# [SUPPLIED DATA]
*** Begin section ***

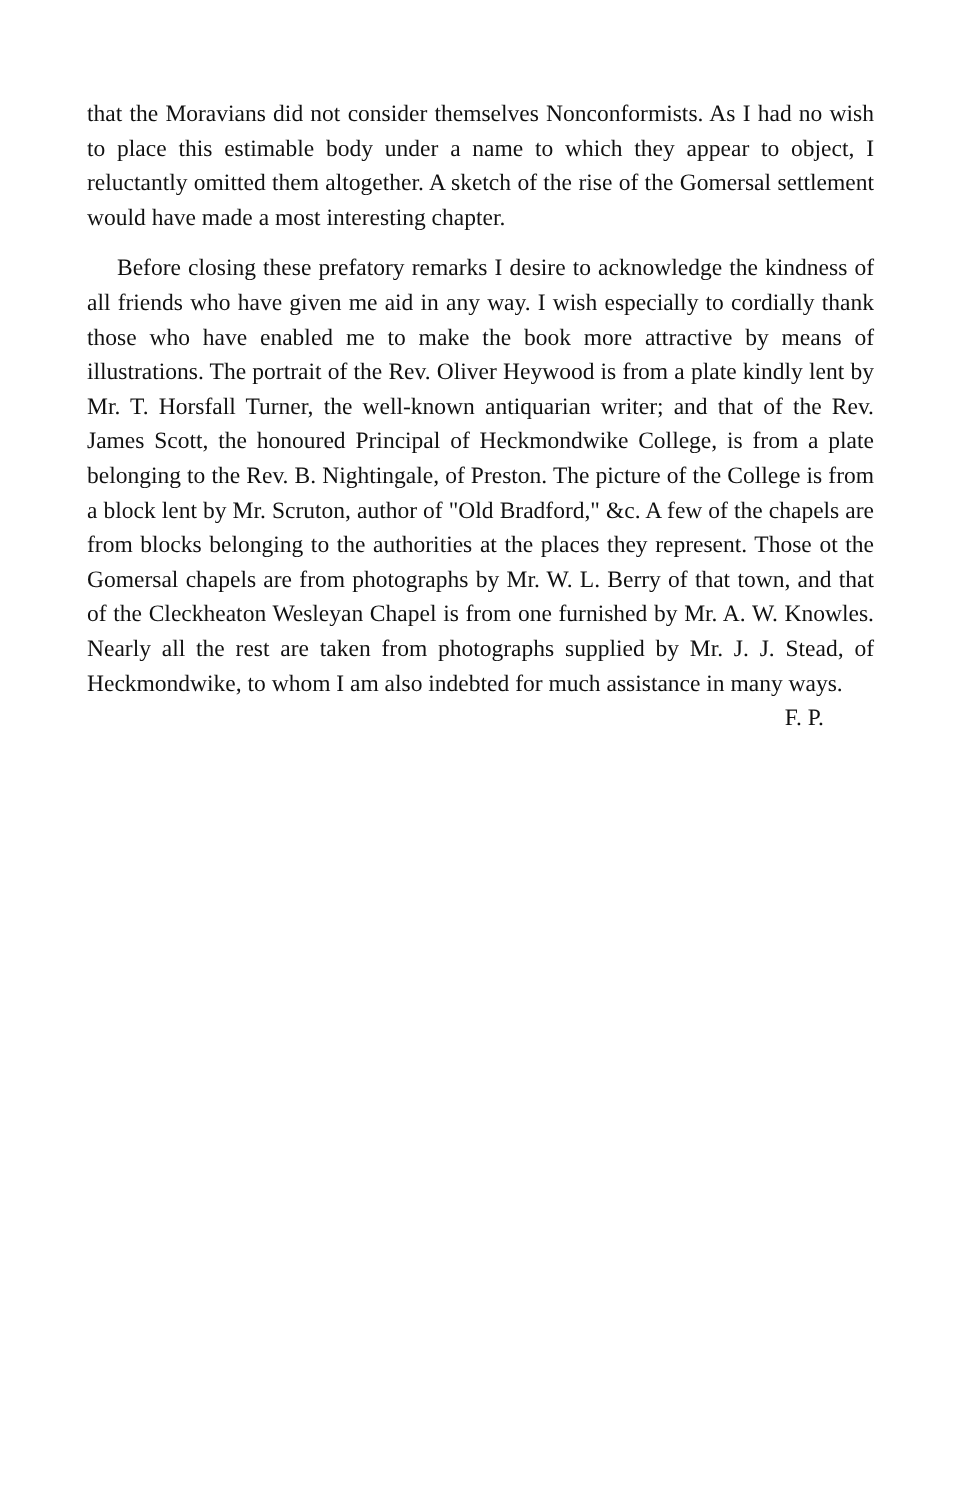that the Moravians did not consider themselves Nonconformists. As I had no wish to place this estimable body under a name to which they appear to object, I reluctantly omitted them altogether. A sketch of the rise of the Gomersal settlement would have made a most interesting chapter.
Before closing these prefatory remarks I desire to acknowledge the kindness of all friends who have given me aid in any way. I wish especially to cordially thank those who have enabled me to make the book more attractive by means of illustrations. The portrait of the Rev. Oliver Heywood is from a plate kindly lent by Mr. T. Horsfall Turner, the well-known antiquarian writer; and that of the Rev. James Scott, the honoured Principal of Heckmondwike College, is from a plate belonging to the Rev. B. Nightingale, of Preston. The picture of the College is from a block lent by Mr. Scruton, author of "Old Bradford," &c. A few of the chapels are from blocks belonging to the authorities at the places they represent. Those ot the Gomersal chapels are from photographs by Mr. W. L. Berry of that town, and that of the Cleckheaton Wesleyan Chapel is from one furnished by Mr. A. W. Knowles. Nearly all the rest are taken from photographs supplied by Mr. J. J. Stead, of Heckmondwike, to whom I am also indebted for much assistance in many ways.
F. P.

*** End section ***

# [WORK REQUIRED]
Please copy the line that holds "Before closing these" and each line under it through the last line above, exactly as they stand, adding nothing.

# [YOUR RESPONSE]
Before closing these prefatory remarks I desire to acknowledge the kindness of all friends who have given me aid in any way. I wish especially to cordially thank those who have enabled me to make the book more attractive by means of illustrations. The portrait of the Rev. Oliver Heywood is from a plate kindly lent by Mr. T. Horsfall Turner, the well-known antiquarian writer; and that of the Rev. James Scott, the honoured Principal of Heckmondwike College, is from a plate belonging to the Rev. B. Nightingale, of Preston. The picture of the College is from a block lent by Mr. Scruton, author of "Old Bradford," &c. A few of the chapels are from blocks belonging to the authorities at the places they represent. Those ot the Gomersal chapels are from photographs by Mr. W. L. Berry of that town, and that of the Cleckheaton Wesleyan Chapel is from one furnished by Mr. A. W. Knowles. Nearly all the rest are taken from photographs supplied by Mr. J. J. Stead, of Heckmondwike, to whom I am also indebted for much assistance in many ways.
F. P.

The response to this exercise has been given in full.